On August 28 the Lincoln Institute of Land Policy will publish Planet of Cities. This post is a modified excerpt from the sixteenth chapter — Urban Expansion and the Loss of Cultivated Lands.
Urban expansion necessarily entails the loss of cultivated lands. How much cultivated land will be consumed by urban expansion and what are the policy implications? Global data on the expansion of cities into cultivated lands are only starting to become available, so the answer to this question at the planetary scale must be exploratory and tentative.
The total land area of all countries on the planet is 130 million square kilometers (km2). In the year 2000, 15.2 million km2—11.7 percent of the total land area of countries—were in arable land and permanent crops, most of it under cultivation; 40.9 million km2 (31.5 percent) were forested; 33.4 million km2 (25.7 percent) were in permanent meadows and pastures; and 40 million km2 (30.8 percent) were in other land uses (including deserts and treeless tundra).
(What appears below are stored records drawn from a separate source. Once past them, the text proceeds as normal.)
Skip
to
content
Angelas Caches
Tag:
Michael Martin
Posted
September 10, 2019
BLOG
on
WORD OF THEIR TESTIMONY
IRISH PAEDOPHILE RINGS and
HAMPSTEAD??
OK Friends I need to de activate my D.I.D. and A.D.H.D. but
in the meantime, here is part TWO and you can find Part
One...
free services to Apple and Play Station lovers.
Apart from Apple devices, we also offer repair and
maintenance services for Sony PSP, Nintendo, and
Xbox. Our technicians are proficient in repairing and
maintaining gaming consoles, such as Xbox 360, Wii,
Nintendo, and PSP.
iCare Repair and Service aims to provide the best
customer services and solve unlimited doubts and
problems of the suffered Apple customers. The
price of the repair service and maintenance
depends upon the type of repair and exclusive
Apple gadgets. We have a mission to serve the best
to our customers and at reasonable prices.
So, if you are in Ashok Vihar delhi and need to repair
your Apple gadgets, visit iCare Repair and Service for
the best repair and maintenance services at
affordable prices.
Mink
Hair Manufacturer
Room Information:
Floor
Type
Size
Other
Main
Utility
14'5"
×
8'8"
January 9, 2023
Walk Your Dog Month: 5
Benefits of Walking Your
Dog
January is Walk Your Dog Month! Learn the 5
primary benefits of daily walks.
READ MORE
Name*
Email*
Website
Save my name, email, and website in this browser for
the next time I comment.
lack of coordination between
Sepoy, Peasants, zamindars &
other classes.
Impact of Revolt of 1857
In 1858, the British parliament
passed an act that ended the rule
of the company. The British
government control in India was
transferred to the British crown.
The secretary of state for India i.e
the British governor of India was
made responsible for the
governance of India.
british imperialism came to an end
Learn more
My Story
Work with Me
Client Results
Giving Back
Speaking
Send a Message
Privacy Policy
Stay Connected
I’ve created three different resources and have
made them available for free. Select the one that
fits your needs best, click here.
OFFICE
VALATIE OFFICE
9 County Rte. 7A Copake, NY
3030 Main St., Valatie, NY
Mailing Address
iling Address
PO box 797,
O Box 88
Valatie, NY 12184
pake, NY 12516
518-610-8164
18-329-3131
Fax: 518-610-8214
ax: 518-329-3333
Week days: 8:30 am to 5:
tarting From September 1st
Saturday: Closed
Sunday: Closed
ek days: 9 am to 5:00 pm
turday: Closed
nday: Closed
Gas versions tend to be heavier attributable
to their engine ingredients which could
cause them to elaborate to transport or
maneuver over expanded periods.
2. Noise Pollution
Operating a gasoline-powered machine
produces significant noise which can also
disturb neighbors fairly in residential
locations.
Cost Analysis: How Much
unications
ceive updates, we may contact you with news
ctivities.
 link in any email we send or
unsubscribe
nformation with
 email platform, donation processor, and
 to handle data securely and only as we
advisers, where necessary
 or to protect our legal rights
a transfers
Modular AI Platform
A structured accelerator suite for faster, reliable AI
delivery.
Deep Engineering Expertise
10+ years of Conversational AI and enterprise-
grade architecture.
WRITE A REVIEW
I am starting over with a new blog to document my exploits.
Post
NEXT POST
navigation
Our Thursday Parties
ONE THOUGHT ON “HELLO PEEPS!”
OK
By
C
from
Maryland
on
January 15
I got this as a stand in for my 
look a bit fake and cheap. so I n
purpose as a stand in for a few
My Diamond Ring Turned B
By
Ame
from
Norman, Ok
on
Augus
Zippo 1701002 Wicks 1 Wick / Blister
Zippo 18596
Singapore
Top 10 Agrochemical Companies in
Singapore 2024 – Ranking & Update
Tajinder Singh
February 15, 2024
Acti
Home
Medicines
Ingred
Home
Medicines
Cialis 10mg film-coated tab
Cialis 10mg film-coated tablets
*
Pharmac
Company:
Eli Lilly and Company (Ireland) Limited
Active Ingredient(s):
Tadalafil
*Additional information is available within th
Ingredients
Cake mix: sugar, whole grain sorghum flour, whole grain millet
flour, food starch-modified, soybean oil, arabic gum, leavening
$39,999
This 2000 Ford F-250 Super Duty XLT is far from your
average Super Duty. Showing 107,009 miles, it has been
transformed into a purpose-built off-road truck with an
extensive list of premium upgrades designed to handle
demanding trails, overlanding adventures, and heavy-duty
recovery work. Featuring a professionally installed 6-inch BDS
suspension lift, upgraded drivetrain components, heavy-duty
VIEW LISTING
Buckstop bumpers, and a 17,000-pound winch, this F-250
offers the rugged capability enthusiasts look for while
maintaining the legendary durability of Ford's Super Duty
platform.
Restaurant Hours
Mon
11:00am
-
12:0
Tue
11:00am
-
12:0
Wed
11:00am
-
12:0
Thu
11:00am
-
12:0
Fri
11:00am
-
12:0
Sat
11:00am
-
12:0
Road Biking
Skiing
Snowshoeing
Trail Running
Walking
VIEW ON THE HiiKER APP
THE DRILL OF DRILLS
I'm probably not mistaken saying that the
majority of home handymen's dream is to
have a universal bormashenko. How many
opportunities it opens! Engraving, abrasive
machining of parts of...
Urban land cover takes up a much smaller share of the area of countries, an estimated 600,000 km2 (0.47 percent) of land were in urban use in 2000. In that year, urban land cover amounted to some 4 percent of cultivated land.
Jason Parent and I recently estimated the amount of cultivated land that will be lost due to the global urban expansion that will take place between 2000 and 2050. To do so, we assumed a 2 percent average annual decline in urban densities—the worst-case scenario in terms of the potential loss of cultivated lands to urban expansion. Under this assumption, we expect urban areas—including smaller cities and towns—to expand by 2.4 million km2 worldwide, from 0.6 million km2 in 2000 to 3 million km2 in 2050. This fivefold expansion will entail the loss of 1.2 million km2 of the land that was under cultivation in the year 2000. Cities in developing countries will account for two-thirds of global urban expansion. Half of the urban expansion in the developing world, about 0.8 million km2 worth, will occupy cultivated lands.
In this scenario, the loss of cultivated lands by 2050 amount to 5.7 percent of the total land under cultivation in 2000. Some regions can be expected to lose higher shares: Southeast Asia may lose more than 10 percent of its cultivated lands; Western Asia and North Africa, close to 10 percent; South and Central Asia, 8 percent; and East Asia, close to 7 percent. Though these losses could be considered worst-case scenarios, they offer quite realistic orders of magnitude of how much new land will need to be put under cultivation to meet projected food needs.
Moving forward, the UN Food and Agriculture Organization estimates that annual food production will need to increase by 70 percent by 2050 “to cope with a 40 percent increase in world population and to raise average food consumption to 3,130 kcal (kilocalories) per person per day” (Bruinsma 2009). It expects 90 percent of the increase in production to come from higher yields and 10 percent will come from the expansion of land under cultivation. According to these FAO estimates, which do not account for the loss of cultivated land from urban expansion, arable land would need to expand by 700,000 km2 by 2050, less than 5 percent of the land under cultivation in 2000 (Bruinsma 2009). If the FAO projects that an additional 700,000 km2 of land will need to be brought into cultivation by 2050 to meet world food needs, we will need to nearly triple that amount to replace the expected 1.2 million km2 that will be lost to urban expansion—a task that, by no means easy, is well within reach.
Cultivatable land that is suitable for rain-fed crop production constitutes one-quarter of the total land area of the planet, or 33.3 million km2, of which 7.4 million km2 are in forest ecosystems and only 15.2 million km2 were under cultivation in the year 2000. Substantial amounts of land are available for the expansion of food production in future decades. Without encroaching on forests, land under cultivation can increase by 70 percent. The FAO’s estimates that the area for cultivation only needs to expand by 5 percent to reach 2050 food production goals. Our revised estimate suggests that land under cultivation would need to expand by 12.5 percent of the land under cultivation in the year 2000—a bigger increase to be sure, but still well within the realm of feasible expansion.
For the global food supply to remain plentiful and affordable, urban expansion will need to go hand-in-hand with the expansion of lands under cultivation. Cities should be allowed to expand into the cultivated lands on their immediate periphery, as they must if they are to accommodate their growing populations in the most accessible locations. New cultivated lands should be brought into agricultural production in suitable areas that are uncultivated or undercultivated. Yields must be increased on lands that are already under limited cultivation and more of the surplus generated by skyrocketing land values in the world’s cities must be captured and invested in converting new lands on the rural fringe into efficient food production.